Phellinus polysaccharides activate humoral, immune regulation, and cellular immune regulation and promote the body to release a large amount of immune stimulating products (Li et al., 2014). Since then, a large number of studies have found that Phellinus has anti-inflammatory, analgesic, anti-cancer, antibacterial, anti-fibrosis, and antioxidant effects (Kim et al., 2019).
Habitat and parasitic plants remarkably affect the production of active species of traditional Chinese medicine fungi (Jan et al., 2022). The P. igniarius YASH1 species used in the present study is a wild locust tree collected from the mountaintop of the hinterland of the Loess Plateau at an altitude of 1,100 m. This area has a natural climate of drought, strong sunlight, and high ultraviolet radiation that differs from other regions in the world and is a special ecological environment of the Loess Plateau.

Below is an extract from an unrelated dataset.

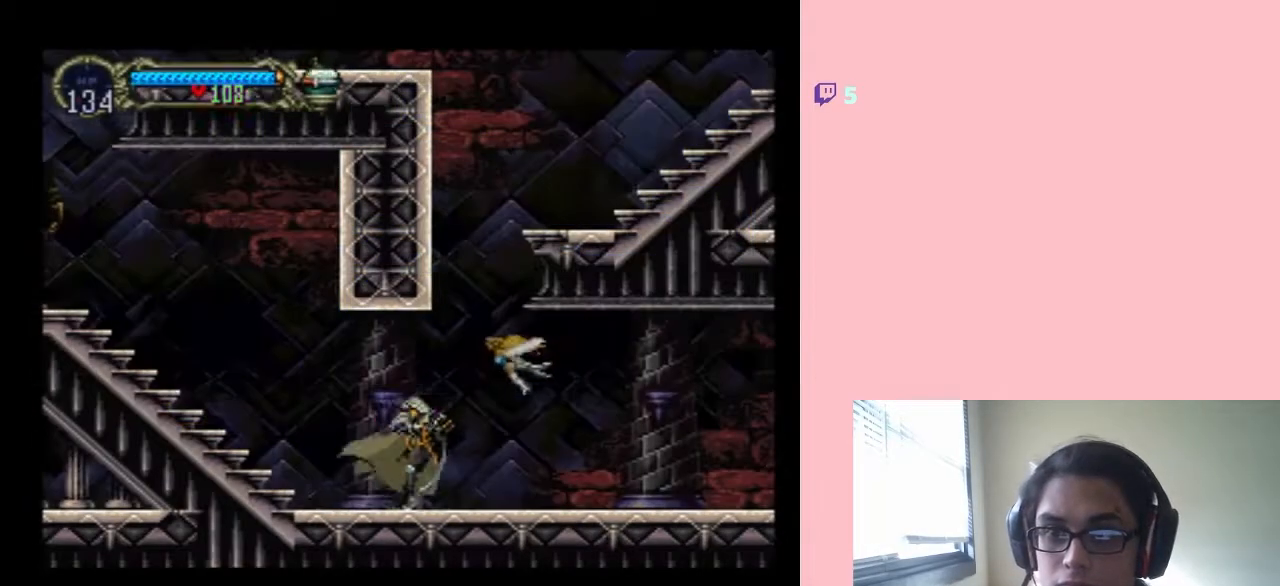
{"dt_ms": 500, "buttons": ["B"], "left_stick": "center", "right_stick": "center", "events": [[17, "DPAD_RIGHT", "down"], [183, "B", "down"], [183, "DPAD_RIGHT", "up"]]}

The active substances produced by P. igniarius YASH1 parasitized on locust trees in northern Shaanxi may be quite different from those produced by the same kind of fungi in other regions.
The monosaccharide composition and proportion of polysaccharides obtained from different habitats of P. igniarius were compared and analyzed, and results showed that the polysaccharides from P. igniarius YASH1 were different from those from other reported habitats. Only a small amount of polysaccharides from the mulberry fungus may contain rhamnose monosaccharide (Table 4), for example, the monosaccharide of ZDPS is mannose: rhamnose: glucose: galactose:xylose:arabinose:fucose = 0.211:0.0139:1:0.162:0.037:0.027:0.1236, while the monosaccharide of JDPS is rhamnose: glucose: galactose: xylose: arabinose: fucose = 0.17:0.0106:1:0.46:0.028:0.0048:0.172. These two polysaccharides both have the unique monosaccharide component rhamnose, which is not possessed by most polysaccharides from other sources of P. igniarius, and their rhamnose and galactose content is higher than that of polysaccharides from other sources of P. igniarius. Rhamnose and galactose, as important prebiotics, play an important role in intestinal flora, making them important for their unique immune regulation role (Li et al., 2015; Suabjakyong et al., 2015).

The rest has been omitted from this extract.